TASK DATA Start Marker
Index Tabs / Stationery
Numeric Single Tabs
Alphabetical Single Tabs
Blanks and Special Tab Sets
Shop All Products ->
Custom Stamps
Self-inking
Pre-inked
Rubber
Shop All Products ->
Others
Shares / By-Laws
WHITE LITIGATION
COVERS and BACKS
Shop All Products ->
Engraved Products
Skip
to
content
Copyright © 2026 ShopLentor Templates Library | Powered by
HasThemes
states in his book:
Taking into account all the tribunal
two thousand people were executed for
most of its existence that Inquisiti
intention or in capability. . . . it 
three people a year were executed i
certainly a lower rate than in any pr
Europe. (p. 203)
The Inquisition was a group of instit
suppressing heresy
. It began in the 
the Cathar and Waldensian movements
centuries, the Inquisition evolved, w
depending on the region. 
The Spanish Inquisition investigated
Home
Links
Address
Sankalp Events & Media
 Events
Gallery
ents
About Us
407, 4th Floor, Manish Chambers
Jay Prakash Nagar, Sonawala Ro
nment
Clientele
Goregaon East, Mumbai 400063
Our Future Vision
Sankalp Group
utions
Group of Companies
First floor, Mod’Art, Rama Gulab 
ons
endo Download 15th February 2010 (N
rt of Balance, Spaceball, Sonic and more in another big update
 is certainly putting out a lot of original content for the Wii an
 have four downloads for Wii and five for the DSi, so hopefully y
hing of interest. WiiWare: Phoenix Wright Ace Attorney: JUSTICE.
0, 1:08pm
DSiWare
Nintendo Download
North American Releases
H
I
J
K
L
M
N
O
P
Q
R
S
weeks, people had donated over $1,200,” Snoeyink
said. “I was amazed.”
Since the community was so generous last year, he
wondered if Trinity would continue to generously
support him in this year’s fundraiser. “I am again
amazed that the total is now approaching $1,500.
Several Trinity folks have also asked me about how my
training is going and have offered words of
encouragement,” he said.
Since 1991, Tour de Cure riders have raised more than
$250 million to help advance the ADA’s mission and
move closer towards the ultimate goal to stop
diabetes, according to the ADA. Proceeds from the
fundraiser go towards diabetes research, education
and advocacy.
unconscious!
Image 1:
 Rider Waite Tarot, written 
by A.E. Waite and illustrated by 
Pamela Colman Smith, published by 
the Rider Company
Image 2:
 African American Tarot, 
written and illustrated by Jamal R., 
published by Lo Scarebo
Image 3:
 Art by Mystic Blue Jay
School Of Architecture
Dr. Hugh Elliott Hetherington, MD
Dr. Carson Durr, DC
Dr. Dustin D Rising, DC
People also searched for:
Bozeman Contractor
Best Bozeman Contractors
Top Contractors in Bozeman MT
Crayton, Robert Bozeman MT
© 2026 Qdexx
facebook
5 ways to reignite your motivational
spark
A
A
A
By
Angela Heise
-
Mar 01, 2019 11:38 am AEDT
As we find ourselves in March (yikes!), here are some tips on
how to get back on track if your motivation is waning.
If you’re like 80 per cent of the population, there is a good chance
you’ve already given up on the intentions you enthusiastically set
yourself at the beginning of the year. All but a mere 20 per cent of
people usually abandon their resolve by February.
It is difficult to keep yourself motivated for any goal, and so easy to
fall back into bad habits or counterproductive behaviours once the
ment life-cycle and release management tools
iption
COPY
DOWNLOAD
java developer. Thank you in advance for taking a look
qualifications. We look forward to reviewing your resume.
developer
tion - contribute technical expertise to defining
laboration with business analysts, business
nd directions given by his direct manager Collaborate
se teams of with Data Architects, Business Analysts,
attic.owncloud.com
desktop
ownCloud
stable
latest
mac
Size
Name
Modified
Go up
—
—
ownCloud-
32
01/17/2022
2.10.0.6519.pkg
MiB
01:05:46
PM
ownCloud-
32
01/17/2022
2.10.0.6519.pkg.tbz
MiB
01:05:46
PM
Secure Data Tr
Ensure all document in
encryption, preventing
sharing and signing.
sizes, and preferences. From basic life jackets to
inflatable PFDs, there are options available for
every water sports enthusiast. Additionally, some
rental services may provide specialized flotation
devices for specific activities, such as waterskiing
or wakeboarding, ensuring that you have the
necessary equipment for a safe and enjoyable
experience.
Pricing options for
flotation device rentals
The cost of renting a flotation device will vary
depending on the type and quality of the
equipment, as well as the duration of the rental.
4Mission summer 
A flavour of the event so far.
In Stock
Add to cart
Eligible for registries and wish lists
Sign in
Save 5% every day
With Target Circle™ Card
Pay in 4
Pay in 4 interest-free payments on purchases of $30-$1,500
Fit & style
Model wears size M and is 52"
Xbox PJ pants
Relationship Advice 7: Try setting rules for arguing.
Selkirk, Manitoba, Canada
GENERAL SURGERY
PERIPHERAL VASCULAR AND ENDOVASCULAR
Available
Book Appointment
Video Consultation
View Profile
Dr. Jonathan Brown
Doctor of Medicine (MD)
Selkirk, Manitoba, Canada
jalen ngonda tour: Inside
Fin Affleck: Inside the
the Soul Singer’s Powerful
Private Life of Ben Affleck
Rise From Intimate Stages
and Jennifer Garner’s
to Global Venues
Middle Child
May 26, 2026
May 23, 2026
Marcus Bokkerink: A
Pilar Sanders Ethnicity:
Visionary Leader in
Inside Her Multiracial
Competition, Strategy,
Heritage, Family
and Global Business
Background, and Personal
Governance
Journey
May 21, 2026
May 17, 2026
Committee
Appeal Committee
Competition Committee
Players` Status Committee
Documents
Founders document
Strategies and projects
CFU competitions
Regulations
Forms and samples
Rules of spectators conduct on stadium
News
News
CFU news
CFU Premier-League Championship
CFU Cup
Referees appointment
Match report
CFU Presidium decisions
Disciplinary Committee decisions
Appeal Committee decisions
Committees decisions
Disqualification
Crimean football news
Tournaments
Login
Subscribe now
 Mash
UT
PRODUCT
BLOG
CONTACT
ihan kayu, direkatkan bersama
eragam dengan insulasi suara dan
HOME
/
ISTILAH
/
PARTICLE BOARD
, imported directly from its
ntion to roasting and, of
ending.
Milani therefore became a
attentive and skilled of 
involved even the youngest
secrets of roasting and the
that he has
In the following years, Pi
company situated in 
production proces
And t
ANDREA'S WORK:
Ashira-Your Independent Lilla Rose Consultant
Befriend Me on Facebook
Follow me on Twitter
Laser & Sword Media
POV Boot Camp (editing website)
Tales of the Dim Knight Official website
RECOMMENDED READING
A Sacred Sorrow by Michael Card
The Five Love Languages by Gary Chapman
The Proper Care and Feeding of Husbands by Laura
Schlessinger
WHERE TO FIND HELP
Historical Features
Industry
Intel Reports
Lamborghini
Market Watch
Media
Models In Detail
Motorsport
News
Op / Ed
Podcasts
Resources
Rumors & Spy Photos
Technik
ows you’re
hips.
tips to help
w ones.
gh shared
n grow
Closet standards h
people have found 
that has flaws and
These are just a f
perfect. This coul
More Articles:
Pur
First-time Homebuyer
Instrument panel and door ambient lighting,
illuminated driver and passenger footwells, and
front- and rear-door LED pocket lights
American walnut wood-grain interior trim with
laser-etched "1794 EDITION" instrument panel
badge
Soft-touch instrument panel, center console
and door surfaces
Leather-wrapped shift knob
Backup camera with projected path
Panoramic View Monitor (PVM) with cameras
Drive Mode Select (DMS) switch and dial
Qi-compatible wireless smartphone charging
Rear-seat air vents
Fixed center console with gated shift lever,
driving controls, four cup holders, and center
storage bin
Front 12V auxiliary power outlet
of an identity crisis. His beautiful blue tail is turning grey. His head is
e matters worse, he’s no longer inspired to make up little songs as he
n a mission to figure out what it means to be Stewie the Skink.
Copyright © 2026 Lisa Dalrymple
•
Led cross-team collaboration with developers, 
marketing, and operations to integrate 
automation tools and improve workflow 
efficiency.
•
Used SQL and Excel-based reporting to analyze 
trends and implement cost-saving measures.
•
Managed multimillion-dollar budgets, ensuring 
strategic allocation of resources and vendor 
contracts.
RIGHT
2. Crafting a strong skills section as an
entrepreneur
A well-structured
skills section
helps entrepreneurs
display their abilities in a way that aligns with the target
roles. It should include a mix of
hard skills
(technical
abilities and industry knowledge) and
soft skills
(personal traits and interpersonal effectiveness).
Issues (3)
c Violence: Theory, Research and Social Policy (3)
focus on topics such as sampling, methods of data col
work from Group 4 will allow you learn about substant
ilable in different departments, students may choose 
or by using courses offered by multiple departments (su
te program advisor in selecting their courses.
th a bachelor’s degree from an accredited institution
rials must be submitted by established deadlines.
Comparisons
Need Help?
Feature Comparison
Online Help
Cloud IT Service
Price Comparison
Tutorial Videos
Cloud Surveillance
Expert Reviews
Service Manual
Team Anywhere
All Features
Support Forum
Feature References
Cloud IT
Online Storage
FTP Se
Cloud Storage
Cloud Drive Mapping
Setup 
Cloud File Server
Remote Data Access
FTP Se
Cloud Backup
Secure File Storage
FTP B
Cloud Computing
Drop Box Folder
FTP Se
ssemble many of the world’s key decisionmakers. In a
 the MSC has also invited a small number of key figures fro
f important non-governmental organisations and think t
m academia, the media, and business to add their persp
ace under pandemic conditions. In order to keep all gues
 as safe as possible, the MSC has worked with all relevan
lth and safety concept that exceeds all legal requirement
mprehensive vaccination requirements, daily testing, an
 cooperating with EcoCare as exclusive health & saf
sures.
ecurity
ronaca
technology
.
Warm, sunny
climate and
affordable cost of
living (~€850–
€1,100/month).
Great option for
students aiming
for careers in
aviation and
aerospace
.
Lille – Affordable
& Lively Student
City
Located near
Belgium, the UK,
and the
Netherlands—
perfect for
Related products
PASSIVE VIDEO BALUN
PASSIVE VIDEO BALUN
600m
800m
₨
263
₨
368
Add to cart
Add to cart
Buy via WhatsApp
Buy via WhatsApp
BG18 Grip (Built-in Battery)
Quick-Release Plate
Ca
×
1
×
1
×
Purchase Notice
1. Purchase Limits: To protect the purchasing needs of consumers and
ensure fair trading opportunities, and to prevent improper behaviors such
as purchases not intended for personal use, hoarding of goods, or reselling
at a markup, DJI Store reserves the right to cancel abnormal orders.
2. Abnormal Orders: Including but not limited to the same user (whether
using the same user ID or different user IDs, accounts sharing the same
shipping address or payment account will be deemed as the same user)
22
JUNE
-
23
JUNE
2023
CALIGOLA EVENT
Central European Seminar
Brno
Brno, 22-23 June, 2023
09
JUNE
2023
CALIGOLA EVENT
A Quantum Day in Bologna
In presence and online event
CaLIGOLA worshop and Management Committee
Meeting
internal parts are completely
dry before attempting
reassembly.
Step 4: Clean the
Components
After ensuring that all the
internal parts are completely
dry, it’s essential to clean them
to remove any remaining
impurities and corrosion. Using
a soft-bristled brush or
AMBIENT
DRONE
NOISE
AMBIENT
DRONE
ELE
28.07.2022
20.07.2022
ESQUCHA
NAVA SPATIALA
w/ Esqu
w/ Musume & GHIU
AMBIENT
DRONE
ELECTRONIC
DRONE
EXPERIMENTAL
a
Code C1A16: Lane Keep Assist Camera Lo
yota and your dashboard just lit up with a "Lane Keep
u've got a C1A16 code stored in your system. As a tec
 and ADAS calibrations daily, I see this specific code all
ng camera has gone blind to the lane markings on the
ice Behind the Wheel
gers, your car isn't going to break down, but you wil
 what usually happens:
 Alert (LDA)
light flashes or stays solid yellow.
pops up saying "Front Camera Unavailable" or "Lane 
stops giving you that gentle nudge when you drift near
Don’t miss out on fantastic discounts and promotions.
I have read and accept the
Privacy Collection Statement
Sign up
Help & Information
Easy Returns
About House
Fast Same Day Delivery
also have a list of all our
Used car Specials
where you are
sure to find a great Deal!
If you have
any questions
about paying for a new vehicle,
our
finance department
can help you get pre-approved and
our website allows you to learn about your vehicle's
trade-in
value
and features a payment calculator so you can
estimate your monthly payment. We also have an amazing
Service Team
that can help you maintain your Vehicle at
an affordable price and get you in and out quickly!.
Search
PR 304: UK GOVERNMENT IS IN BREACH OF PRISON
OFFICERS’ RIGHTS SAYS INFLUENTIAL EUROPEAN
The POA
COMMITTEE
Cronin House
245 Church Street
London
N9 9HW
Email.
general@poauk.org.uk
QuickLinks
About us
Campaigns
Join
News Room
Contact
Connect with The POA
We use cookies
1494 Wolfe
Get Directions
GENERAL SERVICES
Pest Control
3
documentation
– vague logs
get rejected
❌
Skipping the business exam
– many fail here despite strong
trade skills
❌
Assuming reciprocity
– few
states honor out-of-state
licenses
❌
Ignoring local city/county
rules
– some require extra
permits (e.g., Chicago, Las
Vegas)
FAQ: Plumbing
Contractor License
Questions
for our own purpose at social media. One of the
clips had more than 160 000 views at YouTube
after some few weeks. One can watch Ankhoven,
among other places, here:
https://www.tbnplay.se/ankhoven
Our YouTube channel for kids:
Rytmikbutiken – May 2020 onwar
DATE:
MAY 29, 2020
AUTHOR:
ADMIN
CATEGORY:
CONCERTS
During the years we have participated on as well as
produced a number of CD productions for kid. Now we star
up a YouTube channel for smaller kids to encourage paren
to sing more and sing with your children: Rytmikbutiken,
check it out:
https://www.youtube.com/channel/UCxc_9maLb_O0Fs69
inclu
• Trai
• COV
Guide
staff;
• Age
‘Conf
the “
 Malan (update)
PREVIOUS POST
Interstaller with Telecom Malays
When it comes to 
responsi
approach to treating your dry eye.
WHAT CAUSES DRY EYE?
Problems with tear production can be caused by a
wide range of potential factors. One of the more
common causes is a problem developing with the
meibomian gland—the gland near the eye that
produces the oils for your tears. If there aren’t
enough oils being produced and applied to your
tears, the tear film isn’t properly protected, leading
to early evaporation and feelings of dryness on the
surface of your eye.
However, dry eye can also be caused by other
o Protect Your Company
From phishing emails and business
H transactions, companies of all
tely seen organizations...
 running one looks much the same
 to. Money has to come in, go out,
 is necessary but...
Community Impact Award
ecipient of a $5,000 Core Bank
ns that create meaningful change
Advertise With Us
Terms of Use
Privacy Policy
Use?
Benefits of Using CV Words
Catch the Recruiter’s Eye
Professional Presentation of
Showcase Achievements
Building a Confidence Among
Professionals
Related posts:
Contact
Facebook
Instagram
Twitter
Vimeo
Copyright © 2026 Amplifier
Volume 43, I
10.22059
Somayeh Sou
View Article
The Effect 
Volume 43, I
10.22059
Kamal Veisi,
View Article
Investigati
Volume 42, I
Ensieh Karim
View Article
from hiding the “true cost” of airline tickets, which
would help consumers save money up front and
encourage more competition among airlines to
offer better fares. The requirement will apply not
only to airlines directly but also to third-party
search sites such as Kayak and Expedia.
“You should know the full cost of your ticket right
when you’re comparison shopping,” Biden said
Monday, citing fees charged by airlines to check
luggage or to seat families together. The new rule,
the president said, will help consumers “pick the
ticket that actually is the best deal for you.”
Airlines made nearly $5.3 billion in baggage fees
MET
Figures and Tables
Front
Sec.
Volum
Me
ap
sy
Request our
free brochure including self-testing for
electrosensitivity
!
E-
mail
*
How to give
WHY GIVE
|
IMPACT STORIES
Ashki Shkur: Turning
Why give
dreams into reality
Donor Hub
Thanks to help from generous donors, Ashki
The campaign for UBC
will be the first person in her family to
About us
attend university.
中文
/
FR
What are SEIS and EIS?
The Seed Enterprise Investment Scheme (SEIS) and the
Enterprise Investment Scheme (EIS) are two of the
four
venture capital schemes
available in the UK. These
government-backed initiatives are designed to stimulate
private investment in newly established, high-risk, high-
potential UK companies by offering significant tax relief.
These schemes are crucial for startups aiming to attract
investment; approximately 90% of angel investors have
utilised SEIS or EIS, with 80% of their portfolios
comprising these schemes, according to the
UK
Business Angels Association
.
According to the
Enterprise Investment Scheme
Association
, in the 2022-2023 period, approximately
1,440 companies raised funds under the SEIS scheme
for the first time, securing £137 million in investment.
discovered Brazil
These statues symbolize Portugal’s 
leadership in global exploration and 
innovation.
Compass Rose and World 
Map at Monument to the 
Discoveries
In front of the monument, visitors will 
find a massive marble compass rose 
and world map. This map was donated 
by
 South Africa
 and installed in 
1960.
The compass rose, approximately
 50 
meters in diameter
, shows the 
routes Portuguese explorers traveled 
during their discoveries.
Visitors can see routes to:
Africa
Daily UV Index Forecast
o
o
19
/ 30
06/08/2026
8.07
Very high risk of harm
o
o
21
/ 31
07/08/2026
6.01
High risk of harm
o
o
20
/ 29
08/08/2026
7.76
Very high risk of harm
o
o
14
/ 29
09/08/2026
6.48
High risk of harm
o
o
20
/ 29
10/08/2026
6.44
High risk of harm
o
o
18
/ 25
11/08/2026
TASK DATA End Marker
From the line holding "CFU competitions" to the line holding "Front 12V auxiliary power outlet", inclusive, restate each line above exactly as written.

CFU competitions
Regulations
Forms and samples
Rules of spectators conduct on stadium
News
News
CFU news
CFU Premier-League Championship
CFU Cup
Referees appointment
Match report
CFU Presidium decisions
Disciplinary Committee decisions
Appeal Committee decisions
Committees decisions
Disqualification
Crimean football news
Tournaments
Login
Subscribe now
 Mash
UT
PRODUCT
BLOG
CONTACT
ihan kayu, direkatkan bersama
eragam dengan insulasi suara dan
HOME
/
ISTILAH
/
PARTICLE BOARD
, imported directly from its
ntion to roasting and, of
ending.
Milani therefore became a
attentive and skilled of 
involved even the youngest
secrets of roasting and the
that he has
In the following years, Pi
company situated in 
production proces
And t
ANDREA'S WORK:
Ashira-Your Independent Lilla Rose Consultant
Befriend Me on Facebook
Follow me on Twitter
Laser & Sword Media
POV Boot Camp (editing website)
Tales of the Dim Knight Official website
RECOMMENDED READING
A Sacred Sorrow by Michael Card
The Five Love Languages by Gary Chapman
The Proper Care and Feeding of Husbands by Laura
Schlessinger
WHERE TO FIND HELP
Historical Features
Industry
Intel Reports
Lamborghini
Market Watch
Media
Models In Detail
Motorsport
News
Op / Ed
Podcasts
Resources
Rumors & Spy Photos
Technik
ows you’re
hips.
tips to help
w ones.
gh shared
n grow
Closet standards h
people have found 
that has flaws and
These are just a f
perfect. This coul
More Articles:
Pur
First-time Homebuyer
Instrument panel and door ambient lighting,
illuminated driver and passenger footwells, and
front- and rear-door LED pocket lights
American walnut wood-grain interior trim with
laser-etched "1794 EDITION" instrument panel
badge
Soft-touch instrument panel, center console
and door surfaces
Leather-wrapped shift knob
Backup camera with projected path
Panoramic View Monitor (PVM) with cameras
Drive Mode Select (DMS) switch and dial
Qi-compatible wireless smartphone charging
Rear-seat air vents
Fixed center console with gated shift lever,
driving controls, four cup holders, and center
storage bin
Front 12V auxiliary power outlet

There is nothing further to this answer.